What you should do: Please write out the records, starting at their very beginning and going on through the line with "SPRAWDŹ PROMOCJE", that line included. Leave the pictures out.

The input:
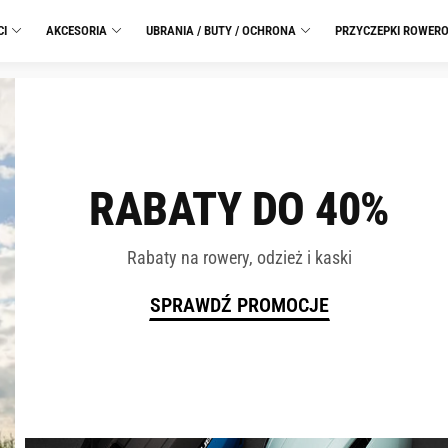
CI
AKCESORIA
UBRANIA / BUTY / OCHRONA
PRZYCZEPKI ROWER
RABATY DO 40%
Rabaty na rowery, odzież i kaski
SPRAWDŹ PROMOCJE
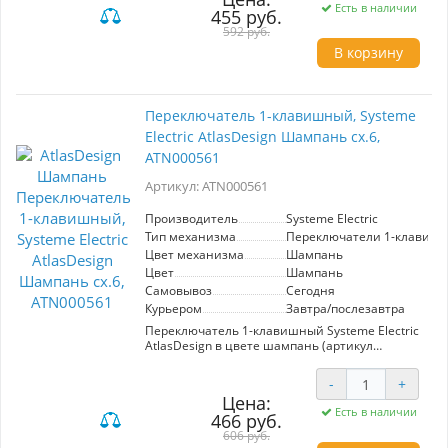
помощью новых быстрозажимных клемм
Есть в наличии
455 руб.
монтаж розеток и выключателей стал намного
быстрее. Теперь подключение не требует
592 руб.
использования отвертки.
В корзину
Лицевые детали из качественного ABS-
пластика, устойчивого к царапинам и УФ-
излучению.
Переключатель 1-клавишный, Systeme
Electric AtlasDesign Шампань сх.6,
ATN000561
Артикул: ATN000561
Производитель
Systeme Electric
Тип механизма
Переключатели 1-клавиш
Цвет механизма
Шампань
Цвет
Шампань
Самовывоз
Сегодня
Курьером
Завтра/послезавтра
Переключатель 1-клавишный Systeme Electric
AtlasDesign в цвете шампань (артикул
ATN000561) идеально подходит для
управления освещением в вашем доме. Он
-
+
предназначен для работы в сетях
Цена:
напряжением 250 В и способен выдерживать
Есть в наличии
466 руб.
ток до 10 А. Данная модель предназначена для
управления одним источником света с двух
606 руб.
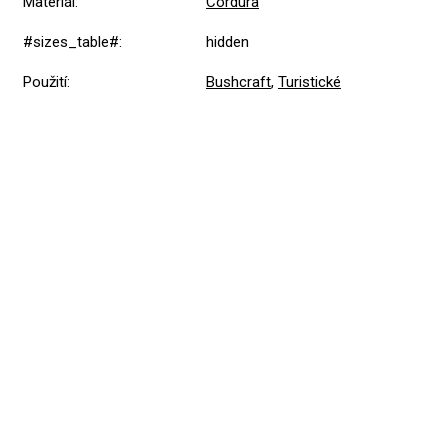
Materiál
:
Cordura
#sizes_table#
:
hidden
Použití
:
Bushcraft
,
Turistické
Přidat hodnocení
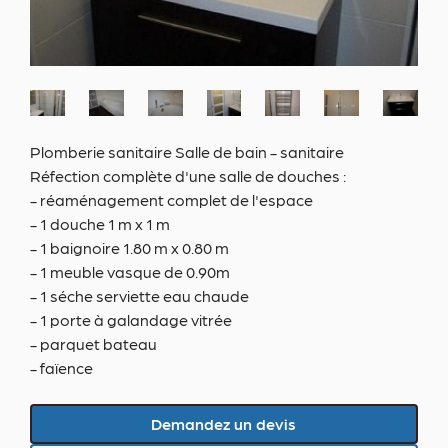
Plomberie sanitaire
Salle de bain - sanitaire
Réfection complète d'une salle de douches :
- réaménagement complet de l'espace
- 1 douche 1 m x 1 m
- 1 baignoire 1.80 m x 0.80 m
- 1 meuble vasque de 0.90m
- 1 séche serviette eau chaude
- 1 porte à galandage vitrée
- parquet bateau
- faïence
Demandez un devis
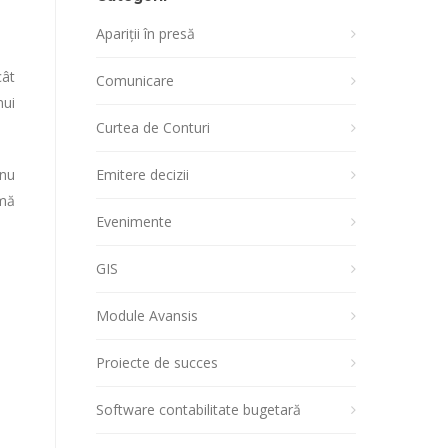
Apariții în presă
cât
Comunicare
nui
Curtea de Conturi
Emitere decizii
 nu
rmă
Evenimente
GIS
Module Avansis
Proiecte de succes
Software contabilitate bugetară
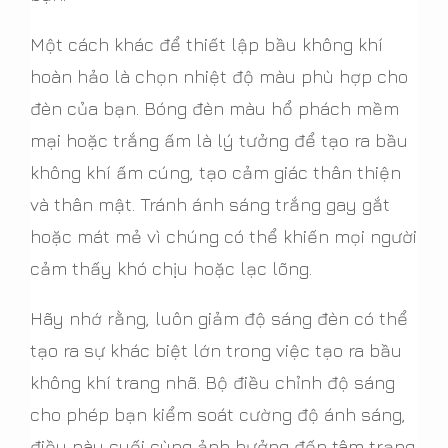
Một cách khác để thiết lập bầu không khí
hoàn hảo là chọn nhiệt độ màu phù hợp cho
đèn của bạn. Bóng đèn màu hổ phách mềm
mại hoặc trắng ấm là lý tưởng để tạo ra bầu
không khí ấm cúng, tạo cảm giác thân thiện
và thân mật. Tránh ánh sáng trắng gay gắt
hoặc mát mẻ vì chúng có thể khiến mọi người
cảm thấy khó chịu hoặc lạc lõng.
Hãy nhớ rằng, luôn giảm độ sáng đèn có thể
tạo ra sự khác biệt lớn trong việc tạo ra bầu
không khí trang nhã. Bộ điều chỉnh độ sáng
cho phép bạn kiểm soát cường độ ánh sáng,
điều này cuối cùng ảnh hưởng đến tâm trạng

Answer for the task:
CI
AKCESORIA
UBRANIA / BUTY / OCHRONA
PRZYCZEPKI ROWER
RABATY DO 40%
Rabaty na rowery, odzież i kaski
SPRAWDŹ PROMOCJE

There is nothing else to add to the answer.